SENEGAL-SOCIETE
Dakar, 29 juin (APS) – Pape Ngor Thiaw, conseiller technique du ministre de l’Urbanisme, des Collectivités territoriales et de l’Aménagement des territoires, a mis en exergue, lundi, les avancées enregistrées dans la mise en œuvre du Programme d’appui au renforcement du système d’information de l’état civil et à la consolidation d’un fichier national d’identité biométrique.
Appelé NEKKAL, il a permis d’importantes avancées dans la modernisation de l’état civil sénégalais, grâce notamment à des réformes juridiques, à la numérisation des archives, au renforcement des infrastructures et à la digitalisation des services, selon M. Thiaw.
“Le programme NEKKAL apporte une réponse concrète aux enjeux de modernisation de l’état civil et les résultats obtenus parlent d’eux-mêmes”, a-t-il souligné à l’ouverture du comité de pilotage final de ce projet financé par l’Union européenne, exécuté par Civipol et Enabel, avec l’Agence nationale de l’état civil (ANEC) comme main d’œuvre.
Sur le plan juridique, le programme a permis la validation d’un projet de loi sur l’informatisation de la gestion des faits d’état civil, de son décret d’application ainsi que des projets de décrets relatifs à la reconstitution et à la conservation des registres.
Selon lui, le programme a également conduit à la validation de la Stratégie nationale de l’état civil, appelée à servir de cadre de référence pour les interventions dans ce secteur, ainsi qu’à la réalisation d’une étude sur l’économie et le financement de l’état civil.
M. Thiaw a fait savoir que sur le plan des infrastructures, le programme a doté le Sénégal de 26 centres d’état civil modernes, livré 65 motos aux communes et mis à la disposition des centres d’état civil 1.200 ordinateurs et 1.000 imprimantes.
Il a ajouté que NEKKAL a soutenu l’élaboration de 32 plans communaux de coordination des acteurs de l’état civil.
Évoquant la conservation des archives, le représentant du ministre de tutelle a indiqué que le programme a permis de valider un programme national de conservation des archives physiques, de numériser 10 millions d’actes et d’en indexer 20 millions, contribuant ainsi à la préservation de la mémoire administrative nationale.
En matière de renforcement des capacités, il a cité l’élaboration d’une stratégie nationale de formation, la réalisation de six capsules pédagogiques, la formation de 30 formateurs et de plus de 4.000 acteurs de l’état civil.
Le programme a, en outre, permis d’élaborer une stratégie nationale de communication et d’organiser 25 ateliers de sensibilisation ayant réuni 830 agents issus de 32 communes prioritaires, a-t-il poursuivi.
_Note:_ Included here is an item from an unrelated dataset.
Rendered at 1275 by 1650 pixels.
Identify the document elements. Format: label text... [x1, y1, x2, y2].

Pape Ngor Thiaw a également mis en exergue les progrès enregistrés dans la transformation numérique, avec l’interconnexion de 400 centres d’état civil, la mise en place d’une plateforme de services, le développement d’un outil de notification des naissances et des décès destiné aux structures sanitaires ainsi que d’une application de gestion de l’état civil consulaire au profit des Sénégalais établis à l’étranger.
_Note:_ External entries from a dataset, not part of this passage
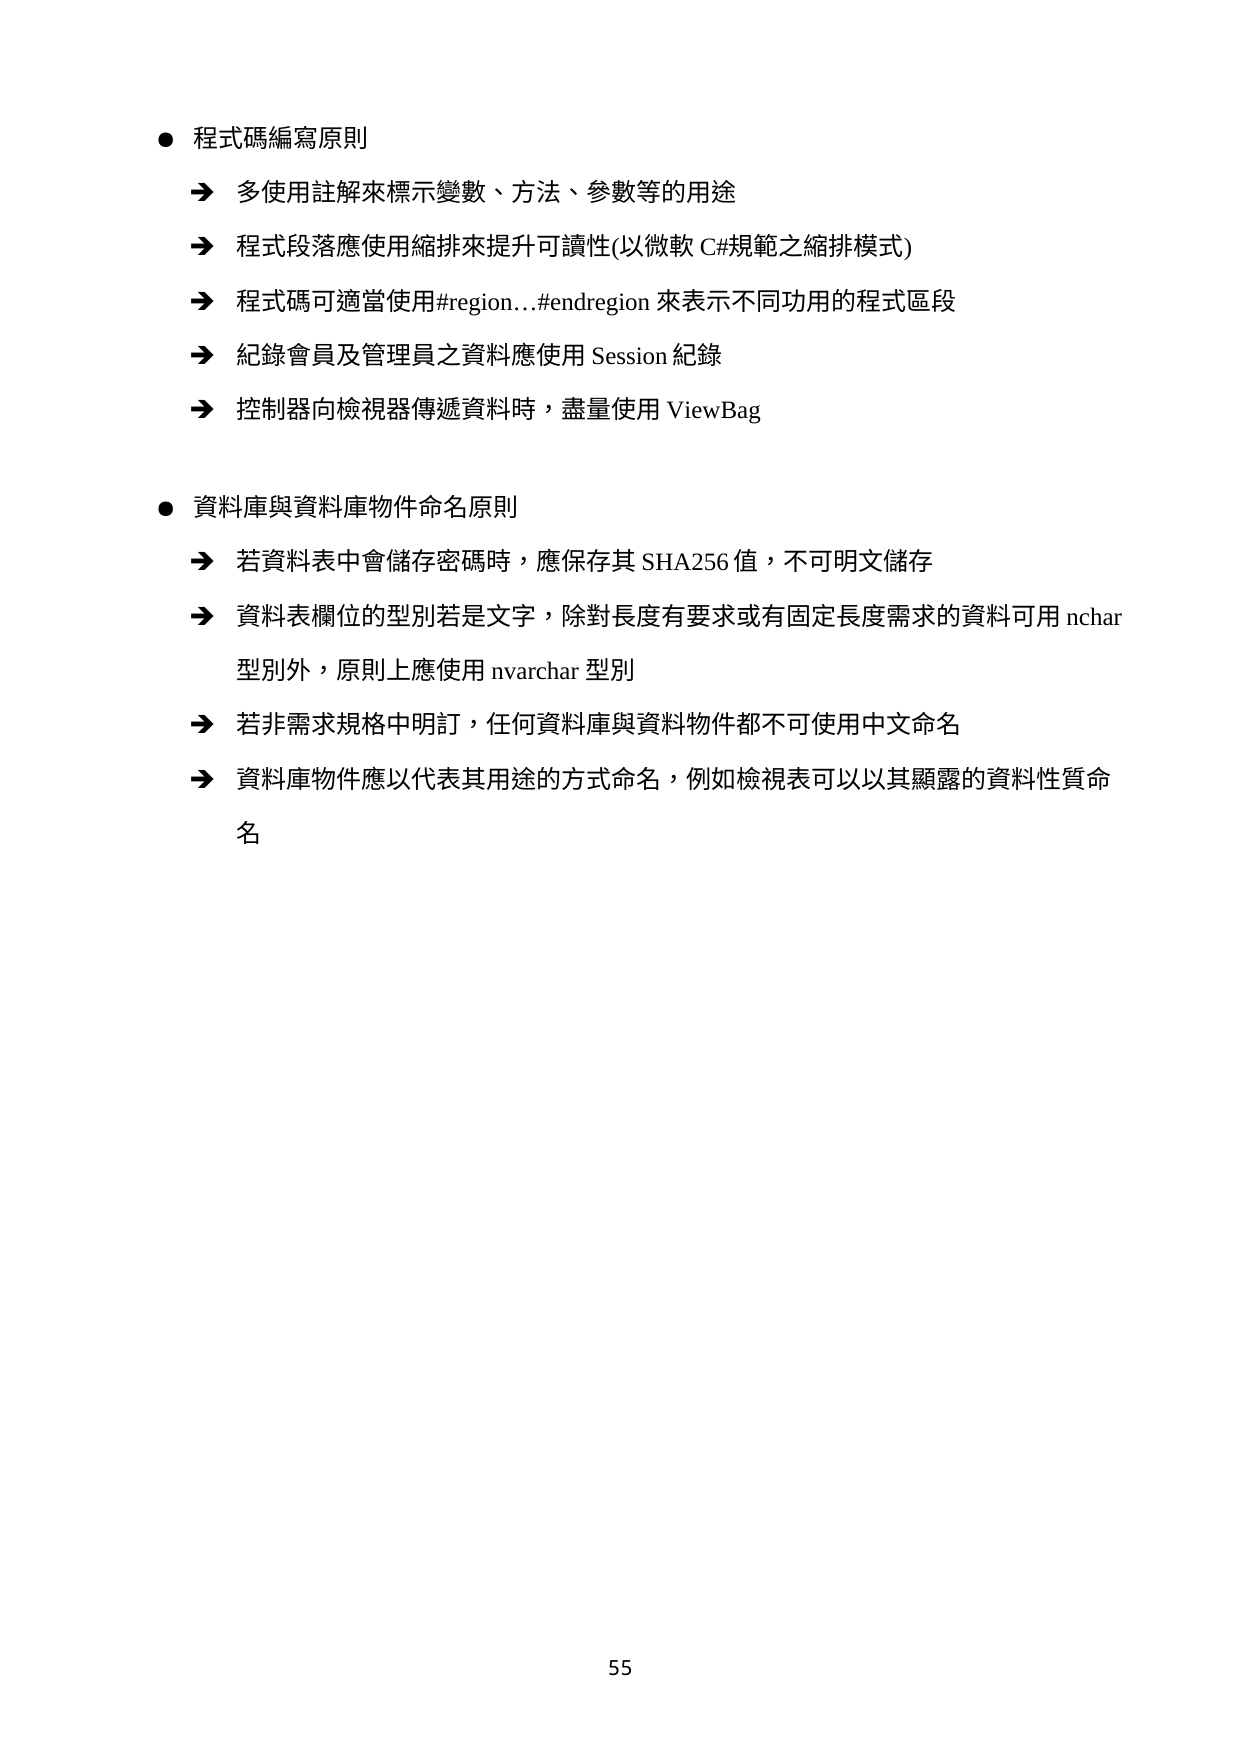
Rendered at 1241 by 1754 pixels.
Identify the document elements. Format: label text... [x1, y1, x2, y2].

list 程式段落應使用縮排來提升可讀性(以微軟C#規範之縮排模式) [189, 227, 1122, 263]
list 多使用註解來標示變數、方法、參數等的用途 [189, 172, 1122, 209]
list 資料庫與資料庫物件命名原則 [156, 487, 1122, 524]
list 程式碼編寫原則 [156, 118, 1122, 154]
list 若非需求規格中明訂，任何資料庫與資料物件都不可使用中文命名 [189, 705, 1122, 741]
list 資料庫物件應以代表其用途的方式命名，例如檢視表可以以其顯露的資料性質命名 [189, 759, 1122, 850]
list 紀錄會員及管理員之資料應使用Session紀錄 [189, 336, 1122, 372]
list 程式碼可適當使用#region…#endregion 來表示不同功用的程式區段 [189, 281, 1122, 317]
list 若資料表中會儲存密碼時，應保存其SHA256值，不可明文儲存 [189, 542, 1122, 578]
list 控制器向檢視器傳遞資料時，盡量使用ViewBag [189, 390, 1122, 426]
list 資料表欄位的型別若是文字，除對長度有要求或有固定長度需求的資料可用nchar 型別外，原則上應使用nvarchar 型別 [189, 596, 1122, 687]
Prenant la parole à son tour, l’ambassadeur de l’Union européenne au Sénégal, Jean-Marc Pisani, a salué des réalisations qui constituent désormais “des actifs stratégiques pour l’État du Sénégal”.
Il assure que l’Union européenne reste disposée à accompagner la phase de consolidation des acquis, notamment à travers la maintenance des infrastructures numériques, la poursuite de la numérisation des archives, le renforcement de la cybersécurité et l’amélioration de l’interopérabilité entre les administrations.
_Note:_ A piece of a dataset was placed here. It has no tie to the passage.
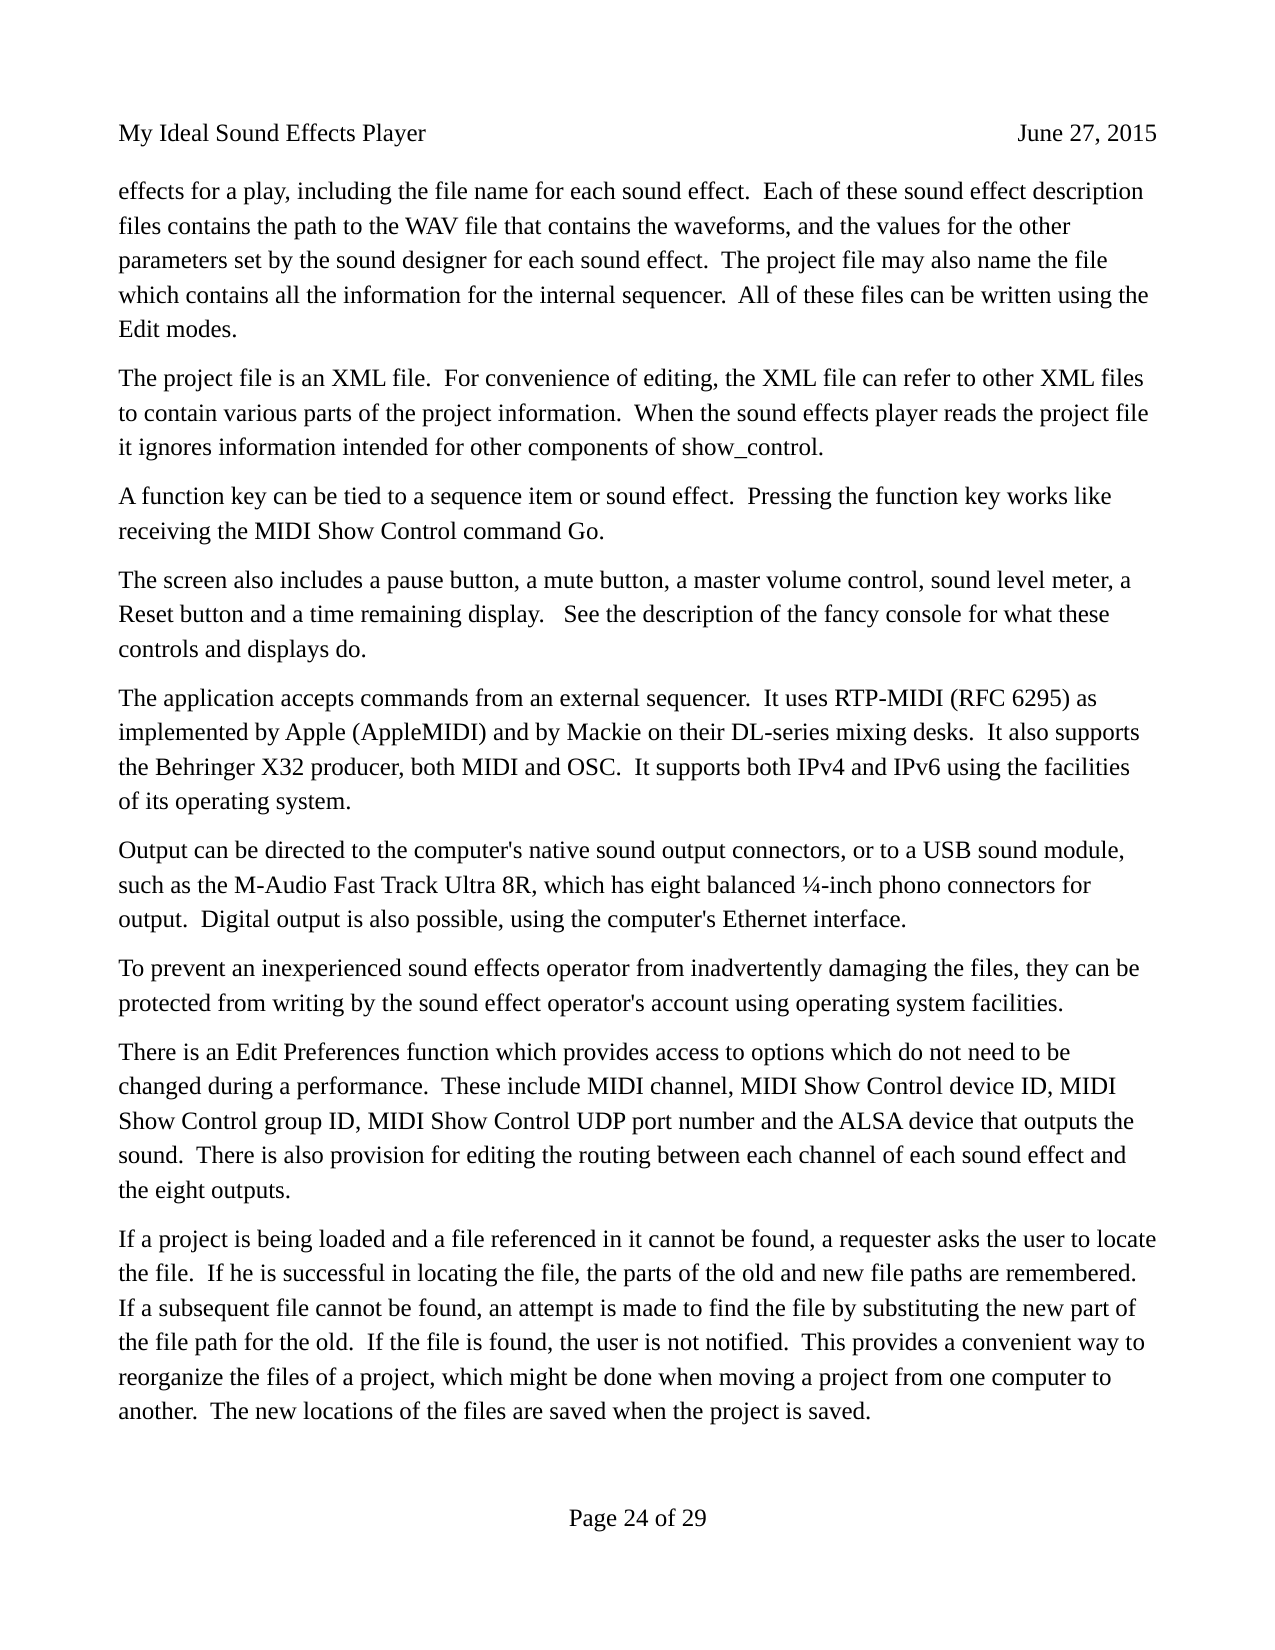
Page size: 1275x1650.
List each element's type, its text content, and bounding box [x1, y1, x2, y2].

D’après le directeur général de l’Agence nationale de l’état civil, Matar Ndao, le programme NEKKAL a permis de “bâtir des fondements, d’ouvrir des perspectives et d’amorcer des réformes longuement attendues”.
Il a toutefois relevé que le système national d’état civil demeure confronté à des défis de gouvernance, de fiabilité, d’accessibilité et de conservation documentaire, plaidant pour la poursuite des efforts de modernisation.